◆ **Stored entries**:
>>

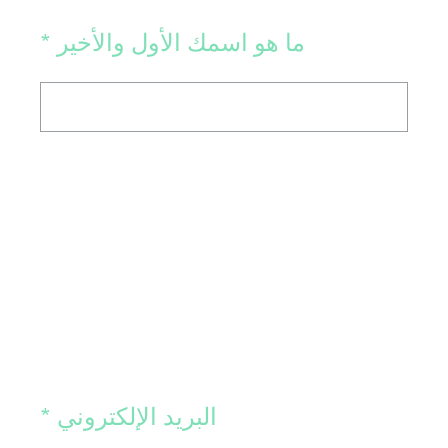
(Required.)
ما هو اسمك الأول والأخير
*
(Required.)
البريد الإلكتروني
*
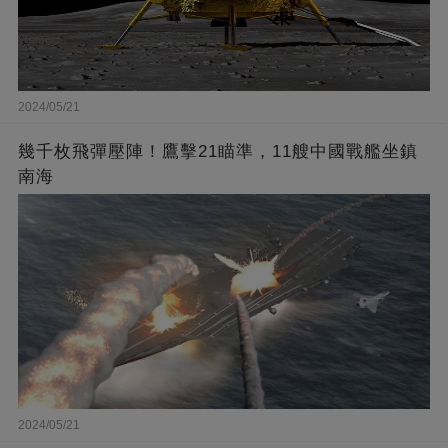
2024/05/21
幾千枚飛彈壓陣！鷹擊21瞄準，11艘中國戰艦坐鎮
南海
2024/05/21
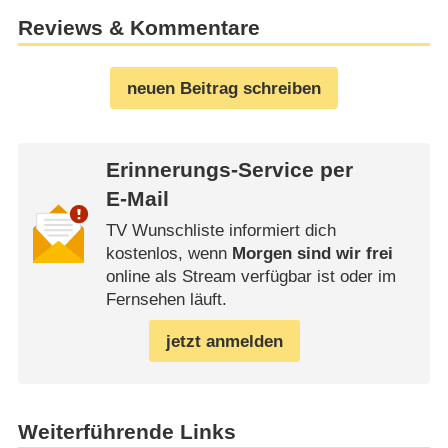
Reviews & Kommentare
neuen Beitrag schreiben
Erinnerungs-Service per
E-Mail
TV Wunschliste informiert dich
kostenlos, wenn
Morgen sind wir frei
online als Stream verfügbar ist oder im
Fernsehen läuft.
jetzt anmelden
Weiterführende Links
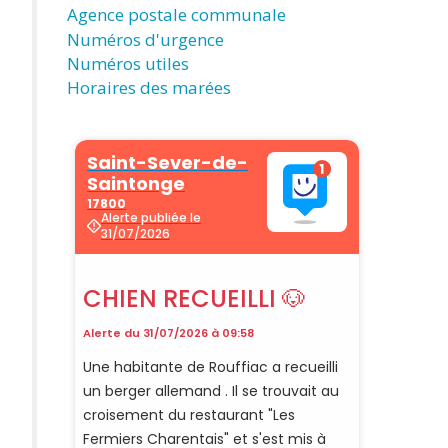
Agence postale communale
Numéros d'urgence
Numéros utiles
Horaires des marées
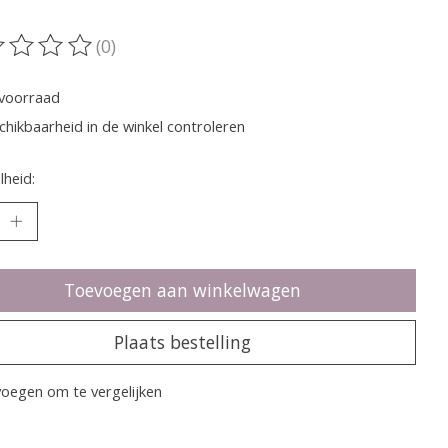
(0)
oordeling van dit product is
0
van de 5
voorraad
chikbaarheid in de winkel controleren
heid:
Toevoegen aan winkelwagen
Plaats bestelling
oegen om te vergelijken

<<

Every entry above should be duplicated exactly. Do not include the images.

(Required.)
ما هو اسمك الأول والأخير
*
(Required.)
البريد الإلكتروني
*
2024/05/21
幾千枚飛彈壓陣！鷹擊21瞄準，11艘中國戰艦坐鎮
南海
2024/05/21
Reviews & Kommentare
neuen Beitrag schreiben
Erinnerungs-Service per
E-Mail
TV Wunschliste informiert dich
kostenlos, wenn
Morgen sind wir frei
online als Stream verfügbar ist oder im
Fernsehen läuft.
jetzt anmelden
Weiterführende Links
Agence postale communale
Numéros d'urgence
Numéros utiles
Horaires des marées
(0)
oordeling van dit product is
0
van de 5
voorraad
chikbaarheid in de winkel controleren
heid:
Toevoegen aan winkelwagen
Plaats bestelling
oegen om te vergelijken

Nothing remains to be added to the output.